# Dirge Caster on Chaos Vindicators



## b.anthracis (Nov 18, 2008)

What do you guys think of putting a dirge caster on Vindicators. This would increase their usefulness after their Cannon is destroyed. Since they have a short range, one can assume that they are quiet close to the enemy, so tank shocking should be no prob.

b.anthracis

edit: ok, looked it up. After a pen hit only you are right, it is more likely to get a wreaked or destroyed result than weapon destroyed. But since a glance can destoy a weapon they are, depending on the weapons you are facing at least equally likley.


----------



## World Eater XII (Dec 12, 2008)

tbh id stick poss on it, dirge caster i suppose is only good on a LR or a crazy predator!


----------



## Lash Machine (Nov 28, 2008)

Frankly it's pointless. you would be far better spending the points elsewhere.

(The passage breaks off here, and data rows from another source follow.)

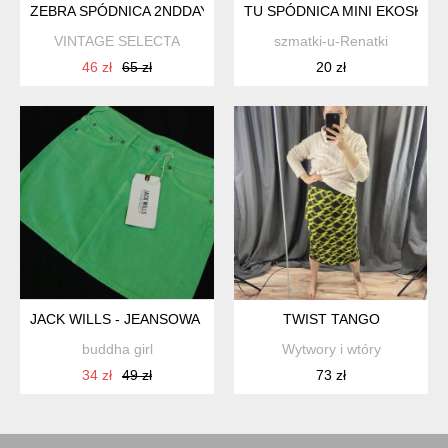
ZEBRA SPÓDNICA 2NDDAY LEŚNA ZIELEŃ
TU SPÓDNICA MINI EKOSKÓRA 
VINTAGE SELECTA
szmatki-u-Renatki
46 zł
65 zł
20 zł
JACK WILLS - JEANSOWA MINI SPÓDNICA - 36
TWIST TANGO
buddha girl
Wytwory i wtóry
34 zł
49 zł
73 zł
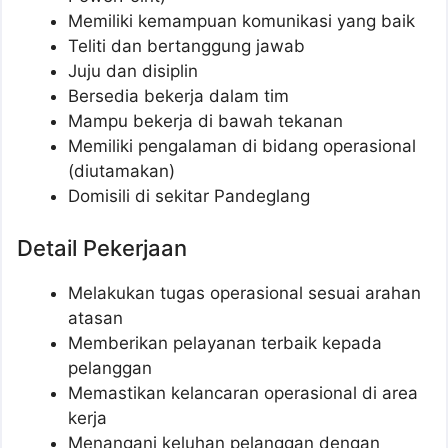
Memiliki kemampuan komunikasi yang baik
Teliti dan bertanggung jawab
Juju dan disiplin
Bersedia bekerja dalam tim
Mampu bekerja di bawah tekanan
Memiliki pengalaman di bidang operasional
(diutamakan)
Domisili di sekitar Pandeglang
Detail Pekerjaan
Melakukan tugas operasional sesuai arahan
atasan
Memberikan pelayanan terbaik kepada
pelanggan
Memastikan kelancaran operasional di area
kerja
Menangani keluhan pelanggan dengan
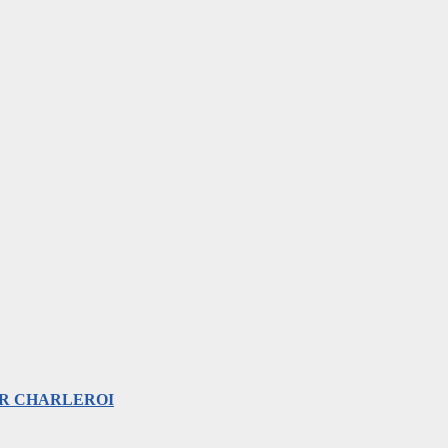
ER CHARLEROI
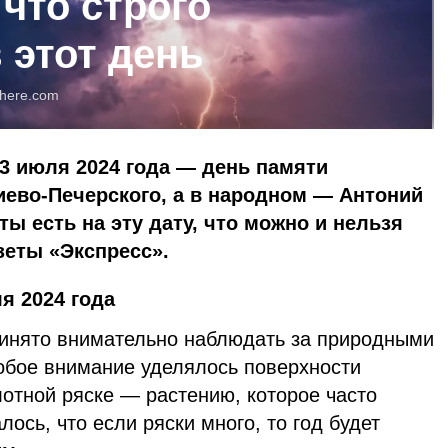
 что строго
 этот день
here.com
3 июля 2024 года — день памяти
иево-Печерского, а в народном — Антоний
ы есть на эту дату, что можно и нельзя
зеты «Экспресс».
я 2024 года
инято внимательно наблюдать за природными
собое внимание уделялось поверхности
лотной ряске — растению, которое часто
лось, что если ряски много, то год будет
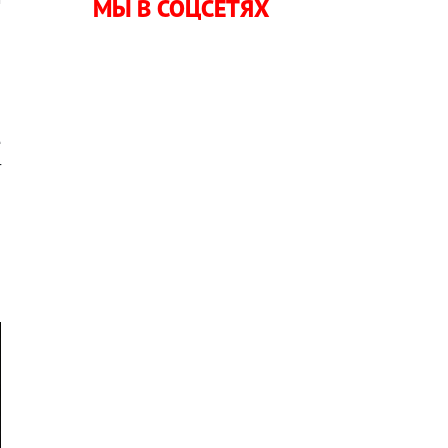
МЫ В СОЦСЕТЯХ
е
т
а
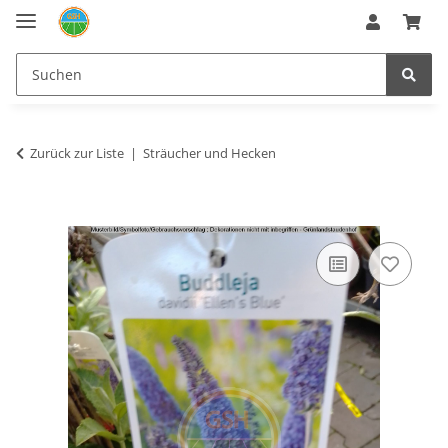
Zurück zur Liste
Sträucher und Hecken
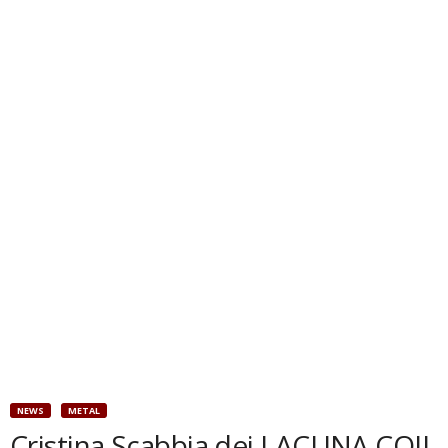
NEWS
METAL
Cristina Scabbia dei LACUNA COIL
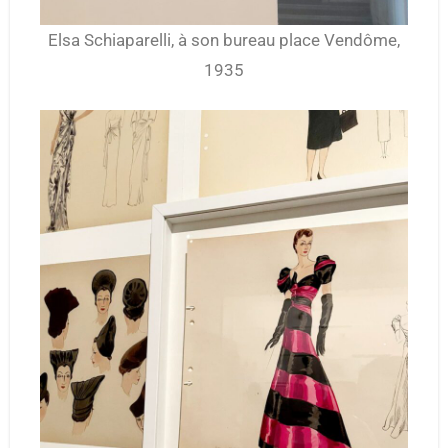
Elsa Schiaparelli, à son bureau place Vendôme,
1935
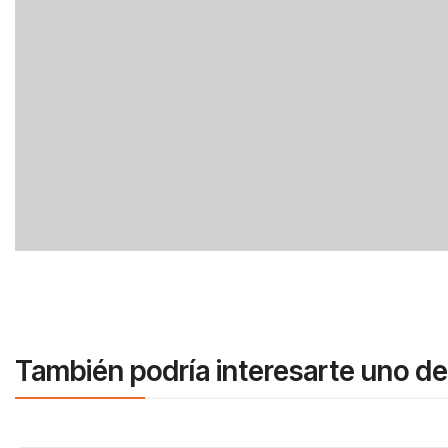
También podría interesarte uno de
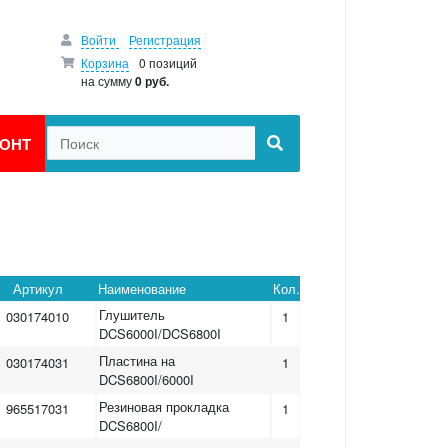
Войти
Регистрация
Корзина
0 позиций
на сумму
0 руб.
ОНТ
Артикул
Наименование
Кол.
Глушитель
030174010
1
DCS6000I/DCS6800I
Пластина на
030174031
1
DCS6800I/6000I
Резиновая прокладка
965517031
1
DCS6800I/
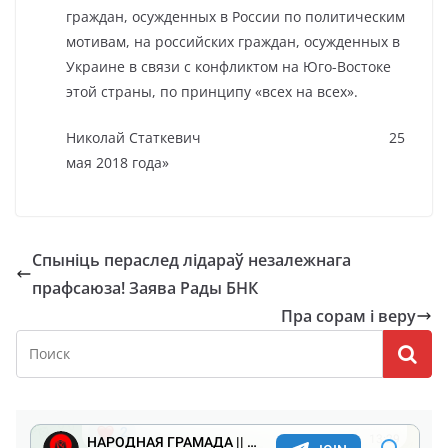
граждан, осужденных в России по политическим
мотивам, на российских граждан, осужденных в
Украине в связи с конфликтом на Юго-Востоке
этой страны, по принципу «всех на всех».
Николай Статкевич 25
мая 2018 года»
Спыніць пераслед лідараў незалежнага
прафсаюза! Заява Рады БНК
Пра сорам і веру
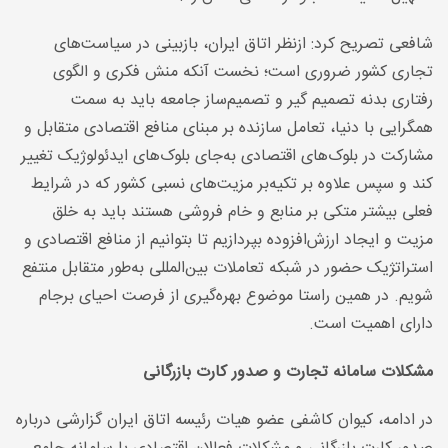
شافعی تصریح کرد: ازنظر اتاق ایران، بازبینی در سیاست‌های
تجاری کشور ضروری است؛ نخست آنکه منش فکری و الگوی
رفتاری بدنه تصمیم گیر و تصمیم‌ساز جامعه باید به سمت
همگرایی با دنیا، تعامل سازنده بر مبنای منافع اقتصادی متقابل و
مشارکت در بلوک‌های اقتصادی به‌جای بلوک‌های ایدئولوژیک تغییر
کند و سپس علاوه بر تکیه‌بر مزیت‌های نسبی کشور که در شرایط
فعلی بیشتر متکی بر منابع و خام فروشی هستند باید به خلق
مزیت و ایجاد ارزش‌افزوده بپردازیم تا بتوانیم از منافع اقتصادی و
استراتژیک حضور در شبکه تعاملات بین‌المللی به‌طور متقابل منتفع
شویم. در همین راستا موضوع بهره‌گیری از فرصت احیای برجام
دارای اهمیت است
.
مشکلات سامانه تجارت و صدور کارت بازرگانی
در ادامه، کیوان کاشفی عضو هیات رئیسه اتاق ایران گزارشی درباره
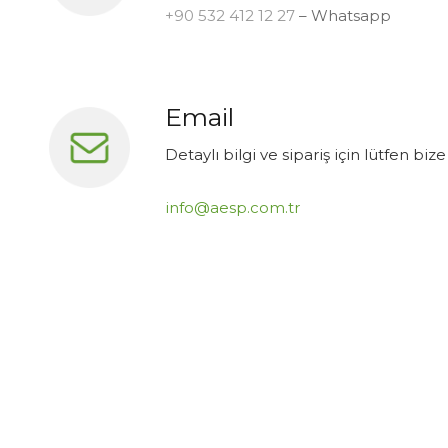
+90 532 412 12 27
– Whatsapp
Email
Detaylı bilgi ve sipariş için lütfen bize
info@aesp.com.tr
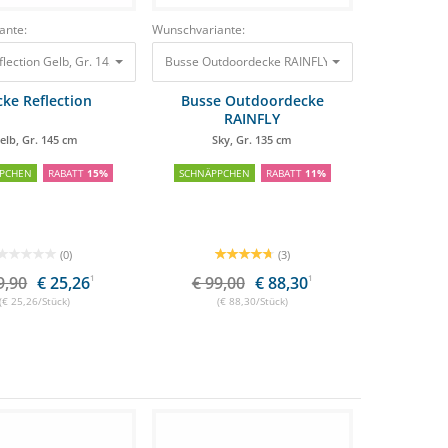
ante:
Wunschvariante:
m
m
lection Gelb, Gr. 145 cm
29,90 €
219,95 €
25,26 €
153,90 €
29,90 €
Busse Outdoordecke RAINFLY Sky, Gr. 135 cm
25,26 €
99,0
ke Reflection
Busse Outdoordecke
RAINFLY
elb, Gr. 145 cm
Sky, Gr. 135 cm
PCHEN
RABATT
15%
SCHNÄPPCHEN
RABATT
11%
(0)
(3)
9,90
€ 25,26
1
€ 99,00
€ 88,30
1
(€ 25,26/Stück)
(€ 88,30/Stück)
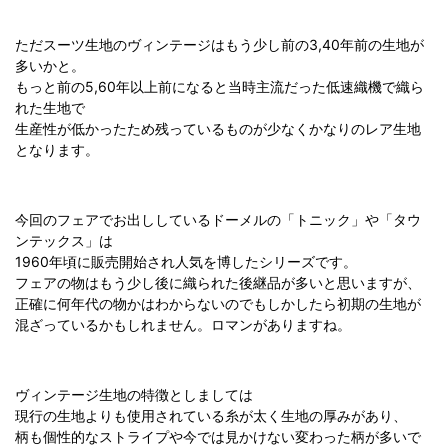
ただスーツ生地のヴィンテージはもう少し前の3,40年前の生地が
多いかと。
もっと前の5,60年以上前になると当時主流だった低速織機で織ら
れた生地で
生産性が低かったため残っているものが少なくかなりのレア生地
となります。
今回のフェアでお出ししているドーメルの「トニック」や「タウ
ンテックス」は
1960年頃に販売開始され人気を博したシリーズです。
フェアの物はもう少し後に織られた後継品が多いと思いますが、
正確に何年代の物かはわからないのでもしかしたら初期の生地が
混ざっているかもしれません。ロマンがありますね。
ヴィンテージ生地の特徴としましては
現行の生地よりも使用されている糸が太く生地の厚みがあり、
柄も個性的なストライプや今では見かけない変わった柄が多いで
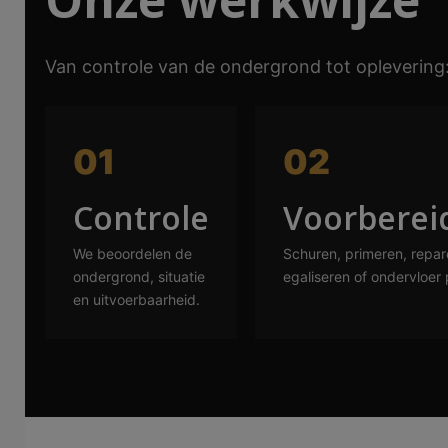
Van controle van de ondergrond tot oplevering:
01
02
Controle
Voorberei
We beoordelen de
Schuren, primeren, repar
ondergrond, situatie
egaliseren of ondervloer 
en uitvoerbaarheid.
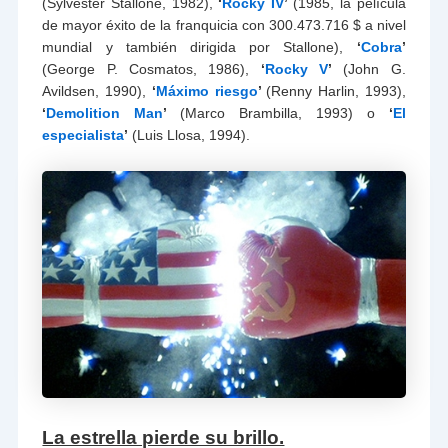
(Sylvester Stallone, 1982),
‘
Rocky IV
’
(1985, la película
de mayor éxito de la franquicia con 300.473.716 $ a nivel
mundial y también dirigida por Stallone),
‘
Cobra
’
(George P. Cosmatos, 1986),
‘
Rocky V
’
(John G.
Avildsen, 1990),
‘
Máximo riesgo
’
(Renny Harlin, 1993),
‘
Demolition Man
’
(Marco Brambilla, 1993) o
‘
El
especialista
’
(Luis Llosa, 1994).
La estrella pierde su brillo.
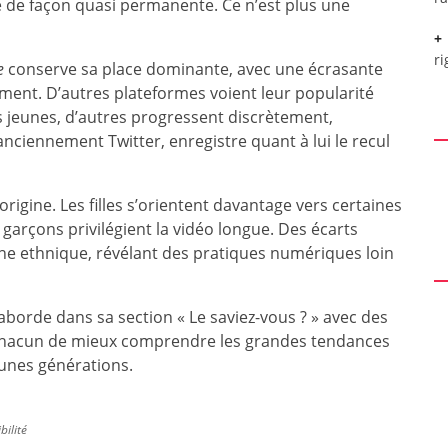
e de façon quasi permanente. Ce n’est plus une
ri
e
conserve sa place dominante, avec une écrasante
rement. D’autres plateformes voient leur popularité
es jeunes, d’autres progressent discrètement,
ciennement Twitter, enregistre quant à lui le recul
origine. Les filles s’orientent davantage vers certaines
garçons privilégient la vidéo longue. Des écarts
ine ethnique, révélant des pratiques numériques loin
aborde dans sa section « Le saviez-vous ? » avec des
à chacun de mieux comprendre les grandes tendances
unes générations.
bilité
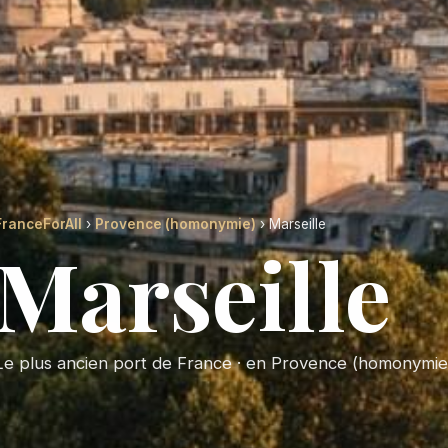
FranceForAll
›
Provence (homonymie)
› Marseille
Marseille
Le plus ancien port de France · en Provence (homonymie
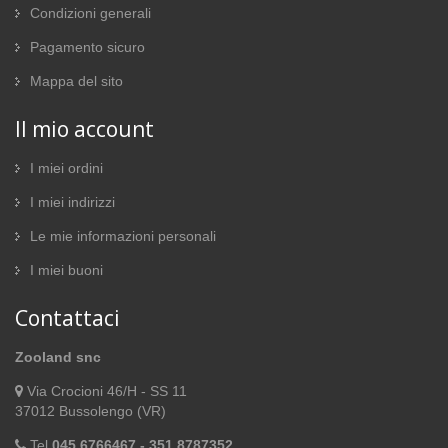
Condizioni generali
Pagamento sicuro
Mappa del sito
Il mio account
I miei ordini
I miei indirizzi
Le mie informazioni personali
I miei buoni
Contattaci
Zooland snc
Via Crocioni 46/H - SS 11
37012 Bussolengo (VR)
Tel
045 6766467 - 351 8787352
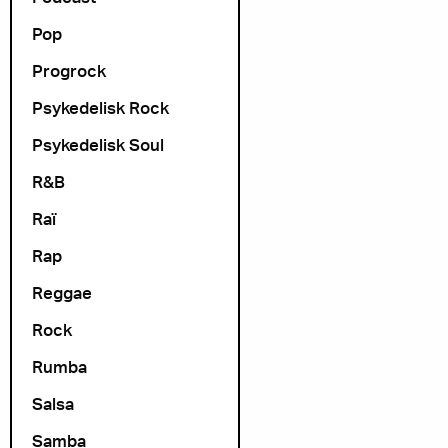
Pop
Progrock
Psykedelisk Rock
Psykedelisk Soul
R&B
Raï
Rap
Reggae
Rock
Rumba
Salsa
Samba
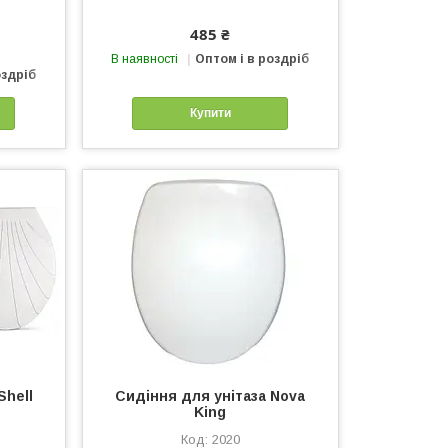
485 ₴
В наявності
Оптом і в роздріб
оздріб
Купити
Shell
Сидіння для унітаза Nova
King
2020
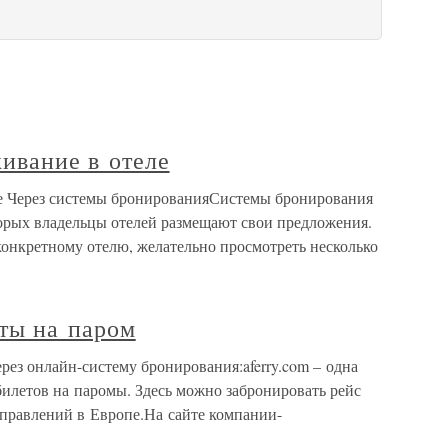
ивание в отеле
ле Через системы бронированияСистемы бронирования
торых владельцы отелей размещают свои предложения.
онкретному отелю, желательно просмотреть несколько
еты на паром
рез онлайн-систему бронирования:aferry.com – одна
илетов на паромы. Здесь можно забронировать рейс
аправлений в Европе.На сайте компании-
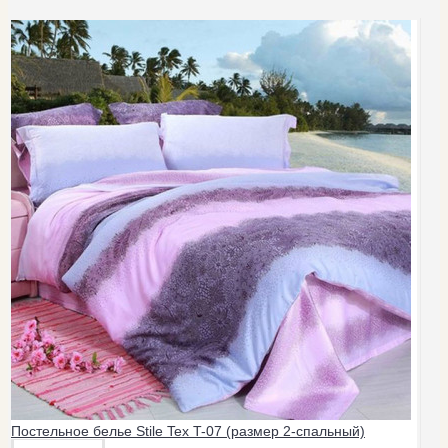
Постельное белье Stile Tex T-07 (размер 2-спальный)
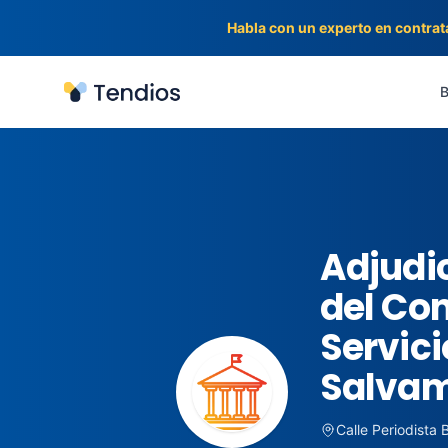
Habla con un experto en contrat
Tendios
B
Adjudic
del Con
Servici
Salvam
Calle Periodista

I don't have the book to hand but it must be between 5 to 15 points which can get you additional goodies for vehicles such as pintle cobi bolters, combi weapon or a havoc launcher. As stated above, you are better off with daemonic possesion than anything else. 

the points for a dirge caster can be spent more usefully anywhere else in your army.

The Vindicator is more likely to be destroyed than lose it's weapon on a penertrating hit and only a 1 in six chance of actually lossing the gun on a glancing. with possesion it means that 5/6 times you can always fire on a glancing, and 1/2 on a penertrating.


----------



## b.anthracis (Nov 18, 2008)

The caster costs 5pts.
And of course I'll use the vindi with dem.poss. I don't have my rulebook at hand, but you are sure, that it is more likely to end up with a destroyed vindi than with a weapon destroyed result?


----------



## Ryuzaki (Nov 1, 2009)

For 5 points, I'd take it. On the off chance the cannon's destroyed then it'll come in handy. You wouldn't use that 5 points on a pintle mount anyway, because if you fire an ordinance weapon you can't fire anything else.


----------



## Khorothis (May 12, 2009)

I'd rather get a pintle-mounted TL-Bolter. -1Ld when tank shocking? You gotta be kidding me. The only reason you want to tank shock is that the guy leading the squad would get ran over, not running away. And those bolters are deadly I tell you.


----------



## Lash Machine (Nov 28, 2008)

Only a roll of a three is weapon destroyed on the damage table. Thats why possesion is handy as it negates rolls of 1 and 2. Rolls of 5 and 6 result in dead tank. 4 is immobilised, but you can still shoot. I meant to spend thos 5pts on another vehicle or squad elsewhere. The chances of being able to utilise the dirge caster in a game against troops that may fall back is very limited. Another combi bolter on a rhino would be far more productive.


----------